Being G-rated, Tugger assures concerned parents their ears won’t be assaulted by swear words. Alas, the 65-minute film is so boring that the attempt to avoid being offensive might put them to sleep. In its favor, Tugger’s visual style is delightfully vibrant, crisp and clever, with a lovely, World War II-era vintage look. But the story is so uninvolving that no amount of drawing skill can make the movie soar.
Tugger the Jeep (voice by Jim Belushi) survives WWII by having his engine fan replaced with an airplane propeller. Thus, when Tugger is shipped to Luke Air Force Base in Glendale, Ariz., after the war, he dreams of being able to fly. His parents, the Shell gasoline pumps, think he’s nuts, but they’re proud of him anyway.
Disregarding Shorty, his shortwave radio pal (voice by Carrot Top), who insists that “Jeeps can’t fly,” Tugger attaches wings and a fuselage to himself and takes off. He actually manages to get into the air for a few seconds before a jet plane lands on him and reduces him to “a bucket of bolts.”

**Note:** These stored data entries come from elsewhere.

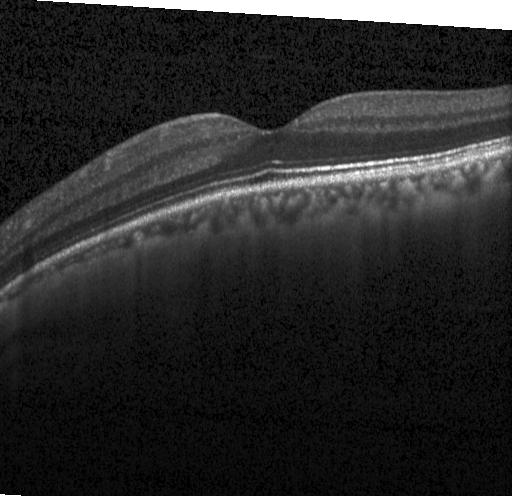

Retinal OCT cross-section · spectral-domain optical coherence tomography. OCT finding: neither CNV, DME, nor drusen.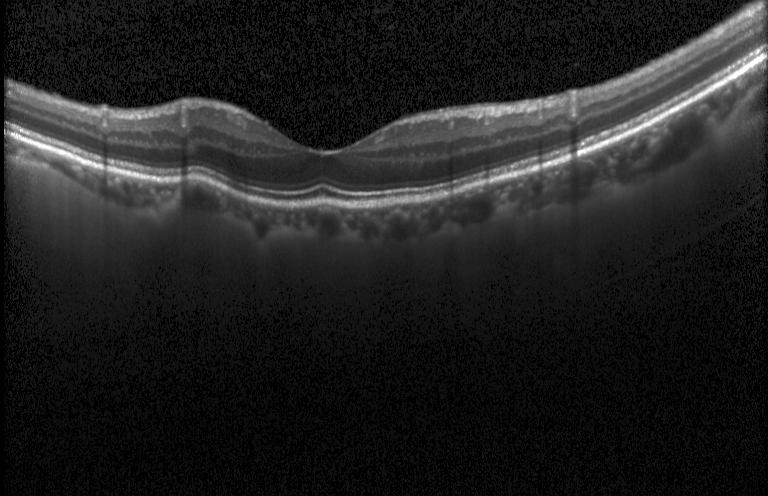
Assessment: no evidence of CNV, DME, or drusen.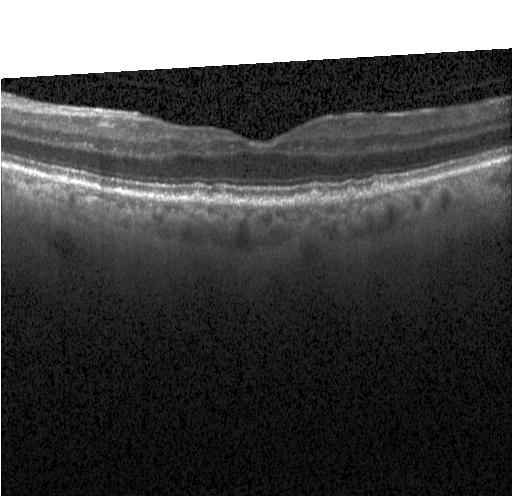

Finding: sub-RPE drusenoid deposits.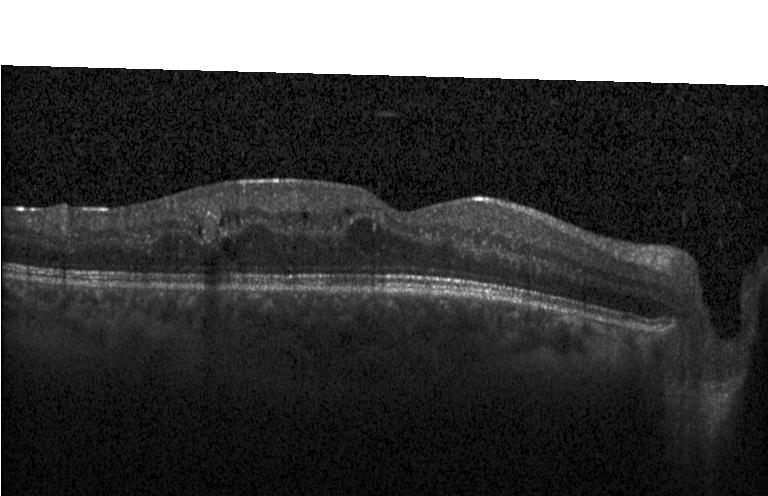

Finding: DME.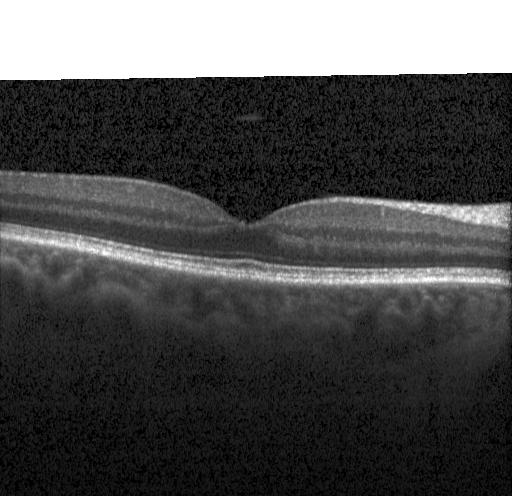 OCT B-scan. Spectral-domain optical coherence tomography. Through the macula. Instrument: Heidelberg Spectralis. Diagnosis: neither CNV, DME, nor drusen.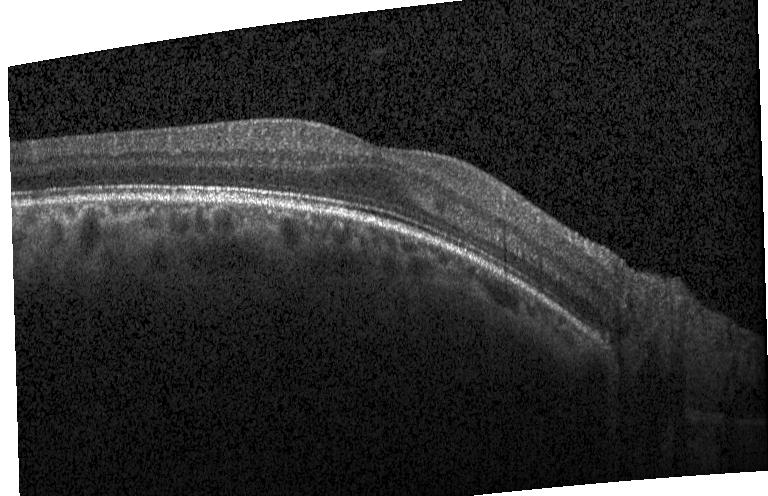
Centered on the fovea; OCT line scan; spectral-domain optical coherence tomography; Heidelberg Spectralis OCT system.
Macular OCT: no evidence of choroidal neovascularization, diabetic macular edema, or drusen.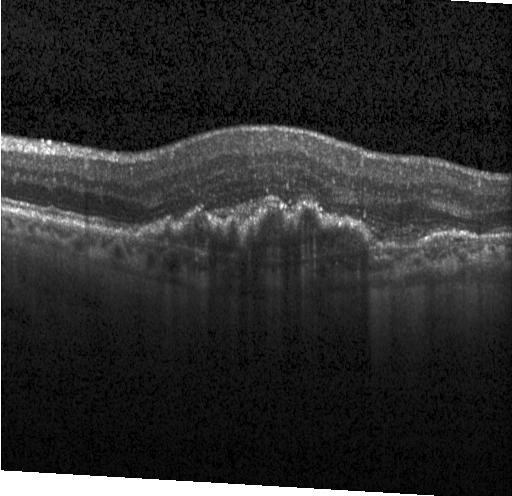 SD-OCT; OCT B-scan
Diagnosis: a choroidal neovascular membrane.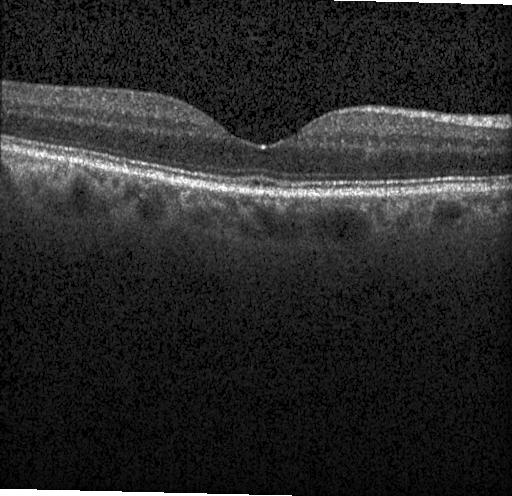
This B-scan demonstrates no evidence of choroidal neovascularization, diabetic macular edema, or drusen.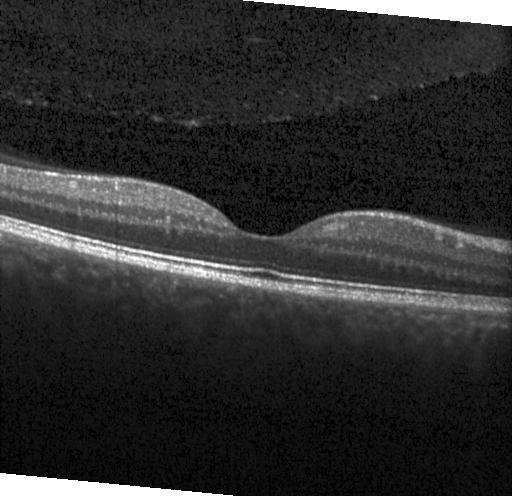
Diagnosis: neither CNV, DME, nor drusen.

Tugger is then booted off to storage on blocks and forgotten for about 10 years. All this time, the wheel-less Jeep dreams of flying. Then one day, Tugger is discovered by a smart young Air Force mechanic. He renovates Tugger and adds a spanking-new, patriotic paint job. Then Tugger gets to fly in the cargo plane that accompanies the Air Force Thunderbirds exhibitions.
See? If you stay in an abandoned hangar long enough, and hope, hope, hope, you, too, will be discovered by a young man in uniform who will make your dreams come true. Argh! Is this the pabulum-message we want to impart to our kids? The lesson of Tugger is not for tykes but for its filmmakers: Machines, even war-hero Jeeps, are not interesting enough characters to carry a whole movie. Kids want to see kids in movies, or at least human-like fuzzy animals. Big-budget Robots had the same problem. And with only one female presence in the entire movie — the fire engine who’s paranoid about people walking underneath her ladder — Tugger dismisses half its audience from the get-go.
It’s obvious Tugger was a labor of love for the small company, former Disneyites, that made it. I wish them well — and I wish they’d put their obvious talents to work creating the one thing that will guarantee them success in Tugger’s next outing: a meaningful story. Rated G.
— reviewed by Marci Miller
Yes, but the musical score is the most fantastic first effort I’ve heard in a long long time. Keep your ears out for up-and-coming composer Greg Sims.